# Your instructions:
Show each line of the data below in which "CROSS" occurs.
START Given information
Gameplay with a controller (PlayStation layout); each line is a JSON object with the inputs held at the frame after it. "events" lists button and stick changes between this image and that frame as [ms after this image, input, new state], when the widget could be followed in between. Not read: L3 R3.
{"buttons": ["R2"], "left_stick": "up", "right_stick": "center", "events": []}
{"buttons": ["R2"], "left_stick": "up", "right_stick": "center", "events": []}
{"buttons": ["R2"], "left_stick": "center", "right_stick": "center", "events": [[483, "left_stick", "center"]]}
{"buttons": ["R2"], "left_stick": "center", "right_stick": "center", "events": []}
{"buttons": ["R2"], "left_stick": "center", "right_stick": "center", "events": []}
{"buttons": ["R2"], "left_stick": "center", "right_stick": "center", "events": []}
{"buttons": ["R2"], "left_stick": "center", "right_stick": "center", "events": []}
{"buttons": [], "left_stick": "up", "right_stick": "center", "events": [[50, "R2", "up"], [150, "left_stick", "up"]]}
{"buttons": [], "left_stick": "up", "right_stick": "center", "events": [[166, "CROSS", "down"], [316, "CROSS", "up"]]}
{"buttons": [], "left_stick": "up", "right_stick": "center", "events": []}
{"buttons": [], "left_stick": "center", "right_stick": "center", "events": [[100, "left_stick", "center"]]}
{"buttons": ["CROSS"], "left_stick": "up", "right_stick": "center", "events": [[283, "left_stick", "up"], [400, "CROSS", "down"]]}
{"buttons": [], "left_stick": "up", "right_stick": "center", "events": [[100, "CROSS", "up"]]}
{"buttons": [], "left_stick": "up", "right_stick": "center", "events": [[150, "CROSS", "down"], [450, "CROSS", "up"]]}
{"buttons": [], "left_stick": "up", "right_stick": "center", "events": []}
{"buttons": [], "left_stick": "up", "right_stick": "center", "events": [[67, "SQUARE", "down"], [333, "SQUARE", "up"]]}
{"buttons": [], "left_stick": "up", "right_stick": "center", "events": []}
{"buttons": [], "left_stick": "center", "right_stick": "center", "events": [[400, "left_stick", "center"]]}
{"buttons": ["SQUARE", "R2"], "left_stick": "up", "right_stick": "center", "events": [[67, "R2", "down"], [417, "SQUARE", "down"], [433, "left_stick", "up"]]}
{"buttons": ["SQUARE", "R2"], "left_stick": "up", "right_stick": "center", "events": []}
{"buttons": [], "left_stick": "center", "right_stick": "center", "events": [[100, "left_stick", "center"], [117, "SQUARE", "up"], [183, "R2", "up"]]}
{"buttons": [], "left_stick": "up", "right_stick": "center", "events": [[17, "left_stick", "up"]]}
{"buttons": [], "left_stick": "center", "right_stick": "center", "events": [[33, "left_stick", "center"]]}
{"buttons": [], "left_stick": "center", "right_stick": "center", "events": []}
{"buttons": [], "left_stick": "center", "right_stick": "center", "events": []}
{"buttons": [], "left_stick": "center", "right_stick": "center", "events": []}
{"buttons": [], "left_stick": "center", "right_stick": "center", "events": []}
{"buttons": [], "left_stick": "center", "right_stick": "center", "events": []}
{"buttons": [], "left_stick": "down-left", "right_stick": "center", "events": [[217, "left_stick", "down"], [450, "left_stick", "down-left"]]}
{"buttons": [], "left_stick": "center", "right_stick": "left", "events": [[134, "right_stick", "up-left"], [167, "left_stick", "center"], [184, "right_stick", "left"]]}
END Given information
# Exercise response:
{"buttons": [], "left_stick": "up", "right_stick": "center", "events": [[166, "CROSS", "down"], [316, "CROSS", "up"]]}
{"buttons": ["CROSS"], "left_stick": "up", "right_stick": "center", "events": [[283, "left_stick", "up"], [400, "CROSS", "down"]]}
{"buttons": [], "left_stick": "up", "right_stick": "center", "events": [[100, "CROSS", "up"]]}
{"buttons": [], "left_stick": "up", "right_stick": "center", "events": [[150, "CROSS", "down"], [450, "CROSS", "up"]]}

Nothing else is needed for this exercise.